行司Aは5日目の夜、宿舎で部屋のトレーナーからあざについて尋ねられ、初めてあざができていると知った。加害行司の暴行を伝えたところ、トレーナーから行司会の監督に報告すべきと助言を受けた。
行司Aは、場所6日目(昨年11月15日)の午後5時過ぎに、監督行司に報告。監督行司は自身のスマートフォンであざの写真を撮影し、翌日に行司の所属部屋の師匠、並びに勝ノ浦コンプライアンス部長に本件を報告した。
その後、加害行司は行司Aに謝罪し、同年11月17日から場所を途中休場。

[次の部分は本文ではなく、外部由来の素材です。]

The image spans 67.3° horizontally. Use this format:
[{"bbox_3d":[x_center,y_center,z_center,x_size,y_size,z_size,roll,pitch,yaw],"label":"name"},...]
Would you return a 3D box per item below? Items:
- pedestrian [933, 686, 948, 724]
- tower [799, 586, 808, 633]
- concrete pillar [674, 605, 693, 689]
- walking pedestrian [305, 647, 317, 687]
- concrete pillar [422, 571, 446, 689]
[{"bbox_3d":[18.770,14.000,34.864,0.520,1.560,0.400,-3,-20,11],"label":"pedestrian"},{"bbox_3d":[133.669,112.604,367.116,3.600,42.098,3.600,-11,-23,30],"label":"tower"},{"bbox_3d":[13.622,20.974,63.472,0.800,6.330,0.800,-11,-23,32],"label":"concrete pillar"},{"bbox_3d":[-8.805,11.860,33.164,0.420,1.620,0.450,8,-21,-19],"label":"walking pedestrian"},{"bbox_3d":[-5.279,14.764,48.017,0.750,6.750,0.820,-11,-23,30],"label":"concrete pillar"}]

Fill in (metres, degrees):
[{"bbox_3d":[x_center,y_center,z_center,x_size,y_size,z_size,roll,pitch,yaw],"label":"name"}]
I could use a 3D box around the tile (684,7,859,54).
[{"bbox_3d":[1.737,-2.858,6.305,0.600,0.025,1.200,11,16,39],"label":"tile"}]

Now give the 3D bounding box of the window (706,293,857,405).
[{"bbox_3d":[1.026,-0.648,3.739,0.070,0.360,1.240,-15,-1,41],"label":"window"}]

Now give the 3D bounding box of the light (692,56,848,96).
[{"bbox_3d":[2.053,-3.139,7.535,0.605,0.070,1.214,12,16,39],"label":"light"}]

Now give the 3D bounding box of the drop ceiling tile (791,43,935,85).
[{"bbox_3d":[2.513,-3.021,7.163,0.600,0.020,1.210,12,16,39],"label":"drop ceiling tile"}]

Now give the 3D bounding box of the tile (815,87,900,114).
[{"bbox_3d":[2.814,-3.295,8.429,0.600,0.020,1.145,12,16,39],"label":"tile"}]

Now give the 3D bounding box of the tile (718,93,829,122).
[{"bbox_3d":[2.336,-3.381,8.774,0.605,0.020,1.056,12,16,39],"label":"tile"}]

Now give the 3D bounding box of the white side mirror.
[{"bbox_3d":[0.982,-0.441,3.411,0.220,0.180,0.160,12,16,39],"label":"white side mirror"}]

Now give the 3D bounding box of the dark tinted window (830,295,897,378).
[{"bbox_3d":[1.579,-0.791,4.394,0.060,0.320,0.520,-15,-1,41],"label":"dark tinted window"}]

行司Aは謝罪を受け入れたものの、調査のヒアリングでは、加害行司への適切な処分を求め、強い被害感情を抱いていた。
これらを総合し、加害行司の処分について、出場停止と報酬減額の懲戒処分が相当と判断され、その旨が八角理事長に意見答申された。
この日の理事会では、コンプライアンス委員会の処分意見通り、出場停止(春場所1場所)と報酬減額(法令に基づく金額)の併科とすることが決議された。八角理事長から加害行司に処分が通知された。
協会側は「今後は、全協会員に対し、暴力根絶を改めて伝えるとともに、師匠・年寄には、弟子の指導・監督の徹底、万一暴力が発生した場合の報告の徹底を通知する。また、行司会においても、行司全体の監督機能を強化すべく、その手法について、コンプライアンス部長と協議を進める」と、報告文書を締めくくった。
なお、加害行司が腕をつねる暴行に至った理由は記載されていない。その理由について協会側は「報告通りです」と答えた。